Text provided:
-- Opening Marker --

WEDNESDAY, 29 October 2003

Announcement
============
  The members of the Components Team at Lawrence Livermore
National Laboratory <components@llnl.gov> are pleased to
announce the beta release of Babel, version 0.8.8.

What's New
==========
  The following features have been added, or completed, in
this release:

  + First official release with native F90 array pointer support
    with array descrptor support provided by CHASM 1.0.1.
  + Improved behavior with version control systems.
  + array support increased from 4-D to 7-D
  + added create1dInit(int32_t len, T* data) to create a 1-D array an
    initialize it with copies of data.
  + refactored C++ array implementation 
    + changed implementation of get/set for arrays of fixed size types
      (i.e., not strings or objects) to be faster and more easily inlined.
    + added operator[] to be eqivalent to get(i) (for use in 1-D only)
    + added STL input iterators to C++ arrays (for use in 1-D only)

-- Closing Marker --

Extracted records:
-- Opening Marker --

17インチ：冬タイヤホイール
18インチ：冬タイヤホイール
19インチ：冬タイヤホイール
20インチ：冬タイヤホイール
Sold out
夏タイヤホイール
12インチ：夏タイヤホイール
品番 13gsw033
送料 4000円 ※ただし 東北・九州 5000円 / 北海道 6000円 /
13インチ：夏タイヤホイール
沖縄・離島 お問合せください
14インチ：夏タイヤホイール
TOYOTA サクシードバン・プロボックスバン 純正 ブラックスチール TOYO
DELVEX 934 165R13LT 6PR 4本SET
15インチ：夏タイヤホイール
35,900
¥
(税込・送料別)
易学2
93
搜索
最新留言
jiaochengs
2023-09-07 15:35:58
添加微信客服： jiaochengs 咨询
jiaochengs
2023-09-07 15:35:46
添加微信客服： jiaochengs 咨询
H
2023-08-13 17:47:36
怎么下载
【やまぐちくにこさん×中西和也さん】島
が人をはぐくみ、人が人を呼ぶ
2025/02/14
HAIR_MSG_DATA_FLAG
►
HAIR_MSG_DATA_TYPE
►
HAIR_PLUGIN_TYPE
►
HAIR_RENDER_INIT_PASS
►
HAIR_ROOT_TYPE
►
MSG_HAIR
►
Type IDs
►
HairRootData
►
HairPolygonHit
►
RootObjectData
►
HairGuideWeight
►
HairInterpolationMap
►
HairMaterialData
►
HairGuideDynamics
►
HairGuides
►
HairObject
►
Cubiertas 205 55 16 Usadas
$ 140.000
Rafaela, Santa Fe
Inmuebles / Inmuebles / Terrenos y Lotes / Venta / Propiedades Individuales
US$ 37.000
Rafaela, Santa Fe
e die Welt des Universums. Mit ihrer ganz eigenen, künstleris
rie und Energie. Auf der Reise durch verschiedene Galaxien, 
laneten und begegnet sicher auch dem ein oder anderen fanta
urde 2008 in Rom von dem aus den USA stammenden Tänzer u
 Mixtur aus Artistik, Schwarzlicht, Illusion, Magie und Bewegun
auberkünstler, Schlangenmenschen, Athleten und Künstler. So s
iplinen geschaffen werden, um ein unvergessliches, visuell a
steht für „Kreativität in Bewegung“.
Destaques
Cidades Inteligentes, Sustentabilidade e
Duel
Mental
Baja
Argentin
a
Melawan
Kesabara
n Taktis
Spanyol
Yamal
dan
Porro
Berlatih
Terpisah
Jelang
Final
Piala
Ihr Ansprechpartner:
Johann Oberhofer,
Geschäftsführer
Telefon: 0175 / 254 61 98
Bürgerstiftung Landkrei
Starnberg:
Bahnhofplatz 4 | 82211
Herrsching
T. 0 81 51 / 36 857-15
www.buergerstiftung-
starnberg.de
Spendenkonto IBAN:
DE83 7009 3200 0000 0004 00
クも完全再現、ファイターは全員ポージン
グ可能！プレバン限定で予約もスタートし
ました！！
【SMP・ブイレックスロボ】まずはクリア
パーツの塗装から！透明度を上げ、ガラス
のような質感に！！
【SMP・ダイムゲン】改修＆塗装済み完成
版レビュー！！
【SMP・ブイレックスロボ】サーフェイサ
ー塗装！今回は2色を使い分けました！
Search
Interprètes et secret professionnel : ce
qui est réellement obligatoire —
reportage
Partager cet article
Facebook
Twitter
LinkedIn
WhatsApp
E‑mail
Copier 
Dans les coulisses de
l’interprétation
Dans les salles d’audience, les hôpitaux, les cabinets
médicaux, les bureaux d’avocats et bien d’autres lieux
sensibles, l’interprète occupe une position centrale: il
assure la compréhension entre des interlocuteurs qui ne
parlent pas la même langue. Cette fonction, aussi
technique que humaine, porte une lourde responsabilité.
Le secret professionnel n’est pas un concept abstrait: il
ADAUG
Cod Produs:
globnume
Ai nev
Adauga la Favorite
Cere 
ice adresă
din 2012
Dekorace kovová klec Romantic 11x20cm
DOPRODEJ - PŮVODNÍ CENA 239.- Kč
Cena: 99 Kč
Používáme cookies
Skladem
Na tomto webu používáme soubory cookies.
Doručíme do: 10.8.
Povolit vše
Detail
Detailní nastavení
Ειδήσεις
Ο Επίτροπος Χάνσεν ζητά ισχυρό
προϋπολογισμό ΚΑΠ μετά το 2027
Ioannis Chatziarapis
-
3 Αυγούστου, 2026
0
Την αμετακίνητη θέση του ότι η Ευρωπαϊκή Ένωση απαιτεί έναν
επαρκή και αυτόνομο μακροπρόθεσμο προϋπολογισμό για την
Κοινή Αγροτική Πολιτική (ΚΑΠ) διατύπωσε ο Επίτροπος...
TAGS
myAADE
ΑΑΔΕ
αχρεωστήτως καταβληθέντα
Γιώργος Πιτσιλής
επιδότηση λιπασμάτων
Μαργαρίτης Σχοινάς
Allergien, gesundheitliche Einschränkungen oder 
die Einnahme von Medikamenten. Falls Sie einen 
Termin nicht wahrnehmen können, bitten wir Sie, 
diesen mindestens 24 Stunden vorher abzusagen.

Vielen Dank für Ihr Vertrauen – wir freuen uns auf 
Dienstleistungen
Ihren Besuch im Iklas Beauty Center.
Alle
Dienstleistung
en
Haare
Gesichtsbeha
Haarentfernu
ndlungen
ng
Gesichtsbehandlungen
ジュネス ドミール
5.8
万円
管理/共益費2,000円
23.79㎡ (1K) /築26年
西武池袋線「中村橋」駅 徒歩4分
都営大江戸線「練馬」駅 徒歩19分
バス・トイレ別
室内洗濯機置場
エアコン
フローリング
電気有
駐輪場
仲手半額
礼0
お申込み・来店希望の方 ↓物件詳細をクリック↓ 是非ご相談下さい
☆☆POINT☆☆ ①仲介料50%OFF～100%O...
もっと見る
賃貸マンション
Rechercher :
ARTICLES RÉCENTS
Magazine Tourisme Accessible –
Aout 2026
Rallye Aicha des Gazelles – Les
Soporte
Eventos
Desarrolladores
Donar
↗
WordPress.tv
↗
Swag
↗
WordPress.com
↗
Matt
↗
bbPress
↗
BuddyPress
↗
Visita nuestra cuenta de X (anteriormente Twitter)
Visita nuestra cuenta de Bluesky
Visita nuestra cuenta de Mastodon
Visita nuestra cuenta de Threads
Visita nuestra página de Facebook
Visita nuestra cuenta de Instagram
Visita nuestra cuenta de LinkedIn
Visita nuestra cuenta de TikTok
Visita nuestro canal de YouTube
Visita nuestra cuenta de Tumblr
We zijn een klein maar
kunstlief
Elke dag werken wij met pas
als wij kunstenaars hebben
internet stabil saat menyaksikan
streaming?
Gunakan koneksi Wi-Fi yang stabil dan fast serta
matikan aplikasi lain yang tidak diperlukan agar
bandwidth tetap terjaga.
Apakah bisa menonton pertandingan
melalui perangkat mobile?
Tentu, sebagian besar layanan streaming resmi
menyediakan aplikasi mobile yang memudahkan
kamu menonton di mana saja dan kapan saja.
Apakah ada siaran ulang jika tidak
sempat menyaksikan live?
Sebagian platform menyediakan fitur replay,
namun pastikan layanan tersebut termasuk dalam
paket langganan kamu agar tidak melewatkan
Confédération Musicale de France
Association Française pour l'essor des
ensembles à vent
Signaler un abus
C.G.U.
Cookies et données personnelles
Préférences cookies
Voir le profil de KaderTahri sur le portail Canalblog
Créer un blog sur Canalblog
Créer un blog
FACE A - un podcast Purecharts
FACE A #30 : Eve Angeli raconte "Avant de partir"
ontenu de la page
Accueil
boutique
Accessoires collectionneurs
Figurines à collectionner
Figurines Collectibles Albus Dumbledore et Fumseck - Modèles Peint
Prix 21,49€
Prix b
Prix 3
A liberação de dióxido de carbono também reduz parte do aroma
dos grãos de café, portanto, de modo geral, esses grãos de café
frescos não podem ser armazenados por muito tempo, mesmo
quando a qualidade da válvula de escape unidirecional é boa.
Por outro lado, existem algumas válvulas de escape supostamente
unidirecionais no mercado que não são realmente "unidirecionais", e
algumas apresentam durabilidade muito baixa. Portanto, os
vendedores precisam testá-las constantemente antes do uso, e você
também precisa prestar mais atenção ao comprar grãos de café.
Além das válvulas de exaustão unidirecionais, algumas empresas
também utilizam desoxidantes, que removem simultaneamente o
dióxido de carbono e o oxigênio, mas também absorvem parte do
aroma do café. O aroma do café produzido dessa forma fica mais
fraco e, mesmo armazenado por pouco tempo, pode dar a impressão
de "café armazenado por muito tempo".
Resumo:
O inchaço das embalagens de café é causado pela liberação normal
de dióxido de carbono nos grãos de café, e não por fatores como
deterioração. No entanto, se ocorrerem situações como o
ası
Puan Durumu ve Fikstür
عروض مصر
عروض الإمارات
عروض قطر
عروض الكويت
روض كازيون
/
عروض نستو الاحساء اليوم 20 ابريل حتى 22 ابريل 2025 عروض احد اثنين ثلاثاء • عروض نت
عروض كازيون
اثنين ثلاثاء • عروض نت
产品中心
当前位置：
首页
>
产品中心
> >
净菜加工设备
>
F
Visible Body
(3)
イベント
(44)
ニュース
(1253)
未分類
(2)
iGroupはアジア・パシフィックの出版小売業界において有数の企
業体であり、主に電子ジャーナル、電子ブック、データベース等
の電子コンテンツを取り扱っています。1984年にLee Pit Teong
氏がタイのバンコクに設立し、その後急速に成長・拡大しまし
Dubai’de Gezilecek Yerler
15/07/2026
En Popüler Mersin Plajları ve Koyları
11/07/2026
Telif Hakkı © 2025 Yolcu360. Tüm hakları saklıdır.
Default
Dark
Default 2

-- Closing Marker --

Task list:
1) In the records, switch "Instagram" to "Pinterest" in the stretch from the line containing "Vielen Dank für" through the line containing "als wij kunstenaars hebben". Leave everything else unchanged and give back only those lines.
2) Continue the Babel release announcement from where it stops.
The records have no connection to the Babel release announcement.

Answers to the exercise:
1)
Vielen Dank für Ihr Vertrauen – wir freuen uns auf 
Dienstleistungen
Ihren Besuch im Iklas Beauty Center.
Alle
Dienstleistung
en
Haare
Gesichtsbeha
Haarentfernu
ndlungen
ng
Gesichtsbehandlungen
ジュネス ドミール
5.8
万円
管理/共益費2,000円
23.79㎡ (1K) /築26年
西武池袋線「中村橋」駅 徒歩4分
都営大江戸線「練馬」駅 徒歩19分
バス・トイレ別
室内洗濯機置場
エアコン
フローリング
電気有
駐輪場
仲手半額
礼0
お申込み・来店希望の方 ↓物件詳細をクリック↓ 是非ご相談下さい
☆☆POINT☆☆ ①仲介料50%OFF～100%O...
もっと見る
賃貸マンション
Rechercher :
ARTICLES RÉCENTS
Magazine Tourisme Accessible –
Aout 2026
Rallye Aicha des Gazelles – Les
Soporte
Eventos
Desarrolladores
Donar
↗
WordPress.tv
↗
Swag
↗
WordPress.com
↗
Matt
↗
bbPress
↗
BuddyPress
↗
Visita nuestra cuenta de X (anteriormente Twitter)
Visita nuestra cuenta de Bluesky
Visita nuestra cuenta de Mastodon
Visita nuestra cuenta de Threads
Visita nuestra página de Facebook
Visita nuestra cuenta de Pinterest
Visita nuestra cuenta de LinkedIn
Visita nuestra cuenta de TikTok
Visita nuestro canal de YouTube
Visita nuestra cuenta de Tumblr
We zijn een klein maar
kunstlief
Elke dag werken wij met pas
als wij kunstenaars hebben

2)
  + added info about --vpath option to --help output
  + added option --exclude-external (short version -E) which causes code to
    be generated only for the symbols specified on the command line (no
    code is generated for symbols on which the user symbols depend)
  + added option --language-subdir (short version -l) which causes 
    all generated files to be stored in a language-dependent subdirectory;
    if the --generate-subdirs option is also used, the language directory 
    will be at the bottom of the hierarchy.
  + added option --hide-glue (short version -u) which can be used to  
    generate all non-impl files in a glue/ subdirectory.
  + modified generated file names to use only short symbol names 
    when --generate-subdirs and --exclude-external are used together 
    (only for C++ and Fortran)

(Also refer to the CHANGES file for more details.)

What Babel Is
=============
  Babel is designed to address problems of language 
interoperability, particularly in scientific/engineering
applications.  At the simplest level, Babel generates glue 
code so that libraries written in one programming language 
are callable from other programming languages.  Babel
generates this glue code from an interface description
written in SIDL, our Scientific Interface Definition 
Language.  Babel supports full Object-Oriented features
and exception handling even in non-OO languages such as C
or Fortran77.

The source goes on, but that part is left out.